20. NINTH ANNUAL SCHOOL REPORT, 1859.

In this report Mr. Moulder renewed several of the recommendations of his previous report; recommended the establishment of a State Normal School; the organization of State and County Boards for examining teachers; the increase of the maximum county school tax to twenty-five cents on a hundred dollars; an appropriation for paying the expenses of State Institutes; an appropriation for traveling expenses to enable the State Superintendent to deliver lectures and visit schools. throughout the State; that the Township School Funds should be consolidated into one common fund, which question he argued conclusively, supporting his position by letters from Land Commissioners at Washington, and from various State Superintendents, and concluded by an elaborate argument in favor of a Military Institute to be established at Monterey.
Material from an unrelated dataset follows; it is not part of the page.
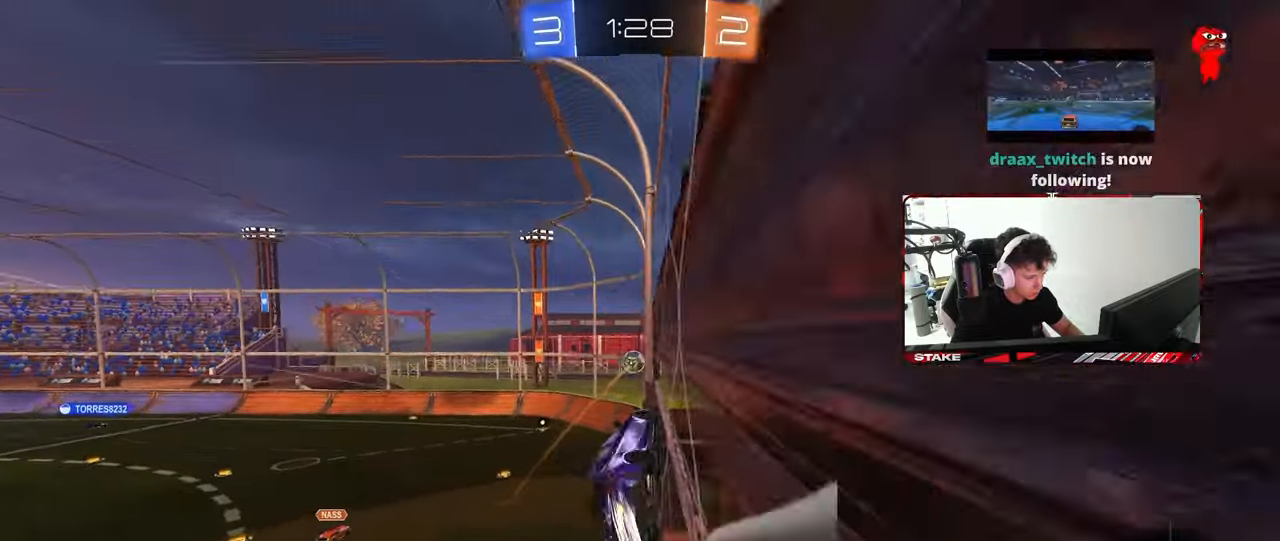
{"keys": [], "mouse": [], "mouse_move": "still", "events": [[67, "mouse_right", "down"], [150, "mouse_left", "down"], [200, "d", "down"], [200, "s", "down"], [250, "mouse_right", "up"], [383, "s", "up"], [433, "d", "up"], [433, "mouse_left", "up"], [483, "shift", "up"]]}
21. SCHOOL LEGISLATION, 1860.

Several important amendments were made to the school law by the Legislature of 1860. The maximum rate of county school tax was raised from ten cents to twenty-five cents on a hundred dollars; the State Superintendent was authorized to hold a State Teachers' Institute annually, and an appropriation of $3000 was made for payment of expenses; the State Superintendent was authorized to appoint a State Board of Examination, with power to grant State teachers' certificates, valid for two years, and the School Funds of any one year were required to be used exclusively for that year; County Superintendents were authorized to appoint County Boards of Examination, consisting exclusively of teachers, with power to grant teachers' certificates, valid for one year; the State Board of Education was authorized to adopt a State series of text-books, and to compel their adoption, under penalty of forfeiting the public school moneys, to go into effect in November, 1861; and an appropriation of $30,000 made for building a State Reform School at Marysville.

22. TENTH ANNUAL SCHOOL REPORT, 1860.

This report opened as follows:

It is apparent, from an inspection of these statistics, that the amount contributed by the State to the cause of education is wretchedly insufficient. It is a pittance almost beneath contempt. It amounts to about one dollar and forty cents per annum for the education of each schoolable child in the State.

With all the aid derived from local taxes, rate bills, and private subscription, it pays only an average of sixty-six dollars and seventytwo cents per month to each teacher in the State.

A first-class bootblack obtains almost as much.

I am almost disposed to believe that no teacher at all is better than an ignorant or unlettered one; but how can we expect to secure the services of highly educated and accomplished teachers for the pittance of sixty-six dollars and seventy-two cents per month?

He further urged a State Normal School, and a direct State appropriation for common schools; again argued in favor of consolidating Township Funds, and closed by stating that he had already exhausted argument in favor of a Military Institute.